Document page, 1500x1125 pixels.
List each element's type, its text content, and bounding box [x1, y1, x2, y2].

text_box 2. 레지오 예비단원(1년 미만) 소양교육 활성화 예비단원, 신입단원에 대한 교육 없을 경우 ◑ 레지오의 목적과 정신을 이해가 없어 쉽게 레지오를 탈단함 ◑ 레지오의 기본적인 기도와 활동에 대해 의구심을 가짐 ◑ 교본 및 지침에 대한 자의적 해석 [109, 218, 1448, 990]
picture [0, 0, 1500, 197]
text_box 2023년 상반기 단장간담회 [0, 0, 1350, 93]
* * *
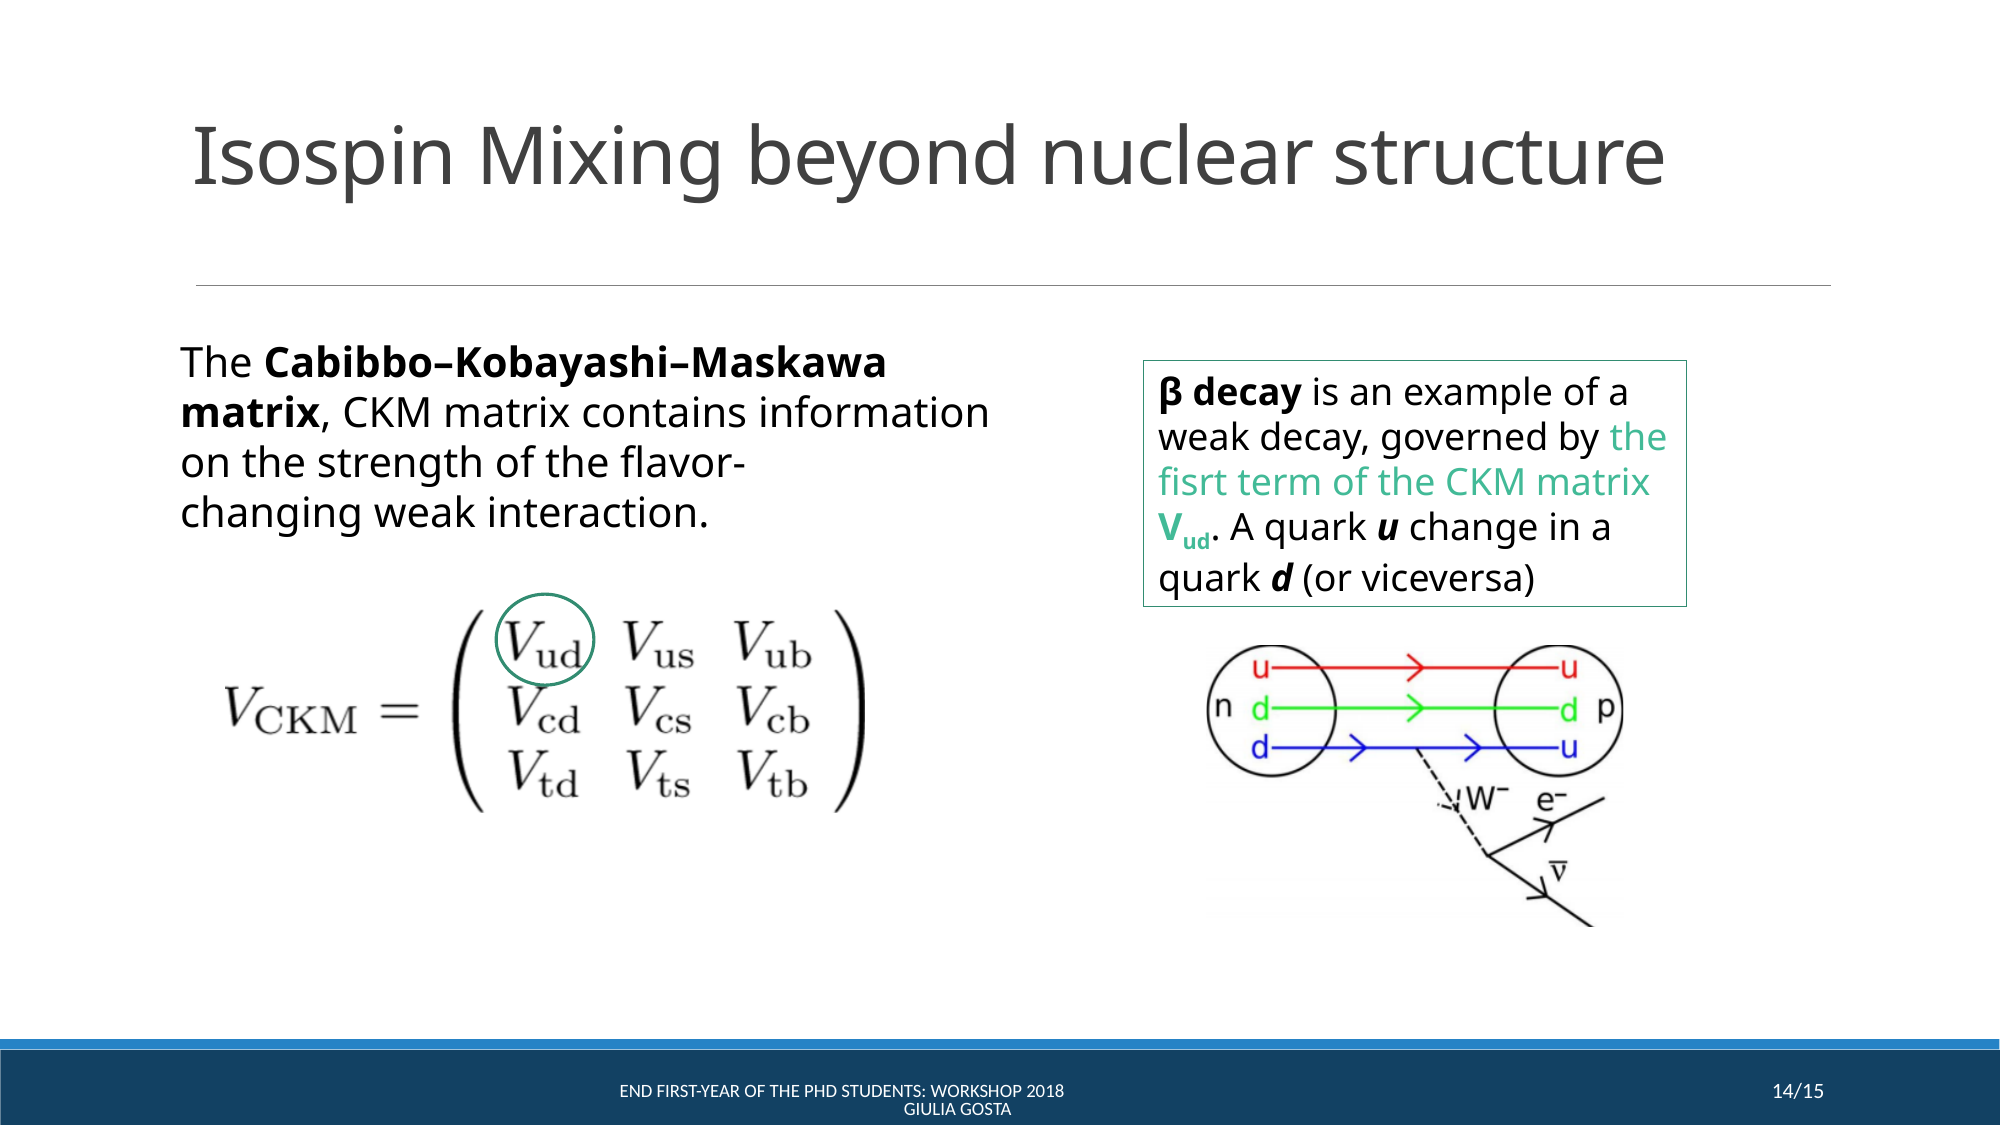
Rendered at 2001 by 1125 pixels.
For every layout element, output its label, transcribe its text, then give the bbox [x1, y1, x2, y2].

**Description of the task:** Please return the lines above that run from the line containing "Rendered at 2001 by 1125 pixels." to the line containing "For every layout", inclusive, exactly and with no other lines.

**Written solution:**
Rendered at 2001 by 1125 pixels.
For every layout element, output its label, transcribe its text, then give the bbox [x1, y1, x2, y2].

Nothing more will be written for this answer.